BEGIN

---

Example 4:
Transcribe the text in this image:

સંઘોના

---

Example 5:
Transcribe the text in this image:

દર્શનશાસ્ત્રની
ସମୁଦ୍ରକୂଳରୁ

END

Repeat every entry word for word.

---

Example 4:
Transcribe the text in this image:

સંઘોના

---

Example 5:
Transcribe the text in this image:

દર્શનશાસ્ત્રની
ସମୁଦ୍ରକୂଳରୁ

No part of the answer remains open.